Notice that the CLT does not rely on any distributional assumptions. We do not need to assume that \(Y\) follows a normal distribution and it will apply when \(Y\) follows any distribution (up to some relatively minor technical conditions that we will not worry about).
It is also quite remarkable. We usually have the sense that as the sample size gets large that things will converge to something (e.g., LLN saying that sample averages converge to population averages) or that they will diverge (i.e., go off to positive or negative infinity themselves). The CLT provides an intermediate case — \(\sqrt{n}(\bar{Y} - \mathbb{E}[Y])\) is neither converging to a particular value or diverging to infinity. Instead, it is converging in distribution — meaning: it is settling down to something that looks like a draw from some distribution rather than converging to a particular number.
In some sense, you can think of this “convergence in distribution” as a “tie” between the part \((\bar{Y}-\mathbb{E}[Y])\) which, by itself, is converging to 0, and \(\sqrt{n}\) which, by itself, is diverging to infinity. In particular, notice that \[\begin{align*} \mathrm{var}\Big( \sqrt{n} (\bar{Y} - \mathbb{E}[Y]) \Big) &= n \times \mathrm{var}(\bar{Y}) \\ &= n \times \frac{\mathrm{var}(Y)}{n} \\ &= \mathrm{var}(Y) \end{align*}\] where this argument just holds by the properties of variance that we have used many times before. This means that the variance of \(\sqrt{n}(\bar{Y}-\mathbb{E}[Y])\) does not go to 0 (which would suggest that the whole term converges to 0) nor does it go to \(\infty\) (which would suggest that the term diverges).

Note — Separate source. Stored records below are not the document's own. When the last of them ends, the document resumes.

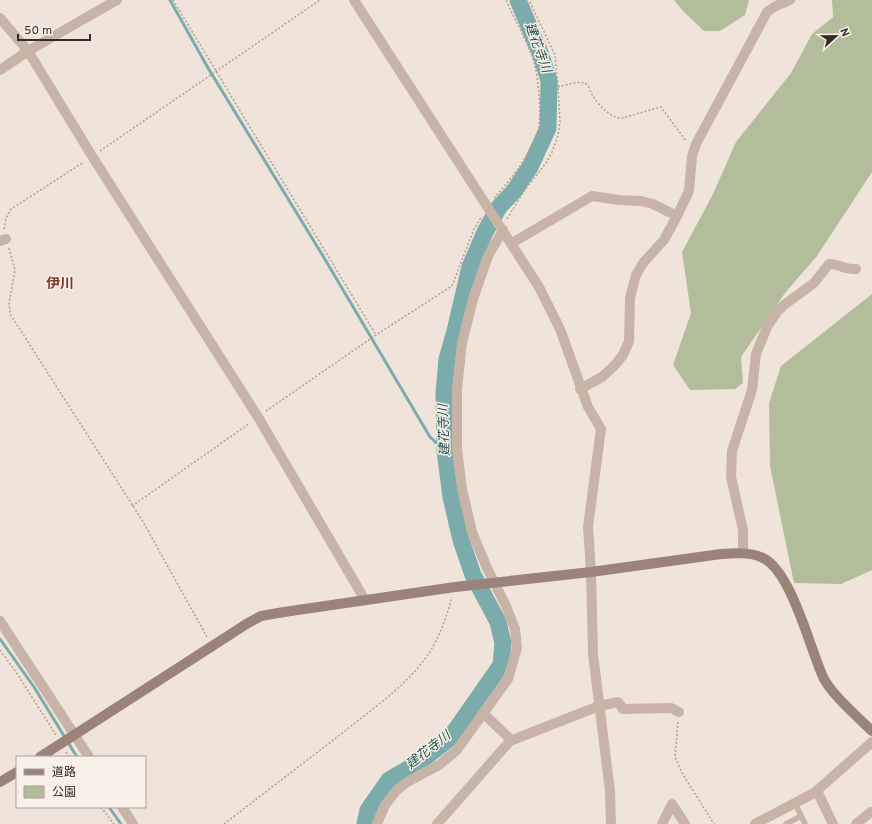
<svg xmlns="http://www.w3.org/2000/svg" width="872" height="824" viewBox="0 0 872 824" font-family="Overpass,'Noto Sans JP',sans-serif">
<style>
.green{fill:#b3bd9b}
.lines{fill:none;stroke-linecap:round;stroke-linejoin:round}
.stream{stroke:#7babab;stroke-width:3}
.river{stroke:#7babab;stroke-width:17}
.path{stroke:#b29e91;stroke-width:1.5;stroke-dasharray:2 2;stroke-linecap:butt}
.lane{stroke:#c7b4a7;stroke-width:5.5}
.street{stroke:#c7b4a7;stroke-width:10}
.secondary{stroke:#9a8379;stroke-width:10}
.labels{text-anchor:middle;dominant-baseline:central;stroke-width:3;stroke-linejoin:round;paint-order:stroke}
.water-label{font-size:13px;font-style:italic;fill:#1f5152;stroke:#f8efe6}
.quarter-label{font-size:14px;font-weight:bold;fill:#7d3725;stroke:#f8efe6}
</style>
<rect width="100%" height="100%" fill="#f0e4da"/>
<!-- green -->
<g class="green">
<path d="M674 0H749L745 15 720 31H704L683 11Z"/>
<path d="M832 0H872V172L817 256 785 293 741 357 743 383 735 389 690 390 673 365 691 313 682 252 712 196 736 142 791 73 812 34 833 17Z"/>
<path d="M872 294V570L841 584 794 583 770 466 769 403 781 366Z"/>
</g>
<g class="lines">
<!-- stream -->
<g class="stream">
<path d="M170 0 208 68 323 256 430 437 445 451"/>
<path d="M0 639 34 687 77 757"/>
<path d="M109 807 121 824"/>
</g>
<!-- river -->
<path class="river" d="M365 824 368 810 389 780 418 763 450 738 501 665 503 643 498 622 473 575 461 540 451 497 445 451 444 393 447 359 455 331 470 267 485 232 499 207 514 191 530 167 548 128 549 81 541 55 518 0"/>
<!-- path -->
<g class="path">
<path d="M173 0 376 335"/>
<path d="M558 87C566 85 577 81 584 83 589 84 590 92 593 96 598 105 612 119 622 118L661 107 686 141"/>
<path d="M100 151 320 0"/>
<path d="M494 198C510 181 528 157 537 135 543 120 538 77 534 62 527 40 515 21 506 0"/>
<path d="M507 219 524 191 546 163 552 152 558 136 560 121 558 87 555 55 529 0"/>
<path d="M4 229 6 218 11 209 84 162"/>
<path d="M9 248 15 270 9 303 10 314 142 520 207 637"/>
<path d="M266 411 376 335 452 286 474 229 482 216"/>
<path d="M132 506 250 423"/>
<path d="M0 650 16 672 56 735"/>
<path d="M678 722 675 757 682 773 714 824"/>
<path d="M66 752 69 757"/>
<path d="M101 807 114 824"/>
<path d="M224 824C264 793 305 762 345 731 372 709 403 688 424 660 438 642 446 619 452 597"/>
</g>
<!-- lane -->
<g class="lane">
<path d="M795 803 805 824"/>
<path d="M786 824 801 816"/>
</g>
<!-- street -->
<g class="street">
<path d="M354 0 539 287 560 329 588 407 601 429 588 527 591 572 593 654 610 791 611 824"/>
<path d="M0 18 28 51 92 156 258 417 365 600"/>
<path d="M0 70 28 51 117 0"/>
<path d="M0 241 6 239"/>
<path d="M512 243 592 196 619 200 641 201 653 204 677 216"/>
<path d="M580 389 602 377 614 366 623 355 629 341 630 298 636 275 643 263 664 240 676 218 689 191 692 156 696 144 767 12 774 7 790 0"/>
<path d="M743 553V530L731 477 732 451 752 390 756 354 767 327 777 312 784 305 814 283 829 264C838 263 843 270 856 269"/>
<path d="M0 621 89 757"/>
<path d="M483 713 509 738 510 741"/>
<path d="M817 791 833 824"/>
<path d="M122 807 133 824"/>
<path d="M377 824 385 805 396 791 407 782 439 765 456 751 508 679 517 648 515 629 506 606 487 568 472 532 462 489 457 449V389L462 343 473 299 488 256 503 230"/>
<path d="M437 824 510 741 599 706 618 702 623 709 671 708 679 712"/>
<path d="M662 824 672 804 685 824"/>
<path d="M755 824 814 793 872 742"/>
<path d="M856 824 871 812"/>
</g>
<!-- secondary -->
<g class="secondary">
<path d="M40 757 248 623 261 616 284 612 455 587 591 572 721 554C735 553 751 552 763 558 791 571 810 648 823 677 831 694 858 717 872 731"/>
<path d="M0 782 17 772"/>
</g>
</g>
<g class="labels">
<!-- water labels -->
<g class="water-label">
<text transform="translate(537 48) rotate(70)">建花寺川</text>
<text transform="translate(445 430) rotate(-92)">建花寺川</text>
<text transform="translate(429 751) rotate(-38)">建花寺川</text>
</g>
<!-- quarter labels -->
<g class="quarter-label">
<text x="60" y="284">伊川</text>
</g>
</g>
<!-- legend -->
<rect x="16" y="756" width="130" height="52" fill="#f8efe6" stroke="#aaa09a"/>
<rect x="24" y="769" width="20" height="6" fill="#9a8379" stroke="#aaa09a"/>
<text x="52" y="776" font-size="12" fill="#342a27">道路</text>
<rect x="24" y="786" width="20" height="12" fill="#b3bd9b" stroke="#aaa09a"/>
<text x="52" y="796" font-size="12" fill="#342a27">公園</text>
<!-- north arrow -->
<g transform="translate(836 36) rotate(68)" stroke="#f8efe6" stroke-width="3" paint-order="stroke">
<path d="M0-3L7 15L0 10L-7 15Z" fill="#342a27"/>
<text y="-6" font-size="11" font-weight="bold" text-anchor="middle" fill="#342a27">N</text>
</g>
<!-- scale -->
<path d="M18 34v6h72v-6" fill="none" stroke="#342a27" stroke-width="2"/>
<text x="24" y="34" font-size="12" fill="#342a27" stroke="#f8efe6" stroke-width="3" paint-order="stroke">50 m</text>
</svg>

Moreover, if you multiplied \((\bar{Y}-E[Y])\) instead by something somewhat smaller, say, \(n^{1/3}\), then the term \((\bar{Y}-\mathbb{E}[Y])\) would “win” and the whole expression would converge to 0 (to see this, try calculating \(\mathrm{var}\Big(n^{1/3}(\bar{Y} - \mathbb{E}[Y]\Big)\)). On the other hand, if you multiplied by something somewhat larger, say, \(n\), then the \(n\) part would “win” and the whole thing would diverge (to see this, try calculating \(\mathrm{var}\Big(n(\bar{Y}-\mathbb{E}[Y])\Big)\)). \(\sqrt{n}\) turns out to be “just right” so that there is essentially a “tie” and this term neither converges to a particular number nor diverges.
A very common question for students is: “how large does \(n\) need to be for the central limit theorem to apply?” Unfortunately, there is a not a great answer to this (though some textbooks have sometimes given explicit numbers here). Here is a basic explanation for why it is hard to give a definite number. Suppose \(Y\) follows a normal distribution, then it will not take many observations for the normal approximation to hold. On the other hand, if \(Y\) were to come from a discrete distribution or just a generally complicated distribution, then it might take many more observations for the normal approximation to hold.

All that to say, I know that the CLT is hard to understand, but the flip-side of that is that it really is a fascinating result. We’ll see how its useful next.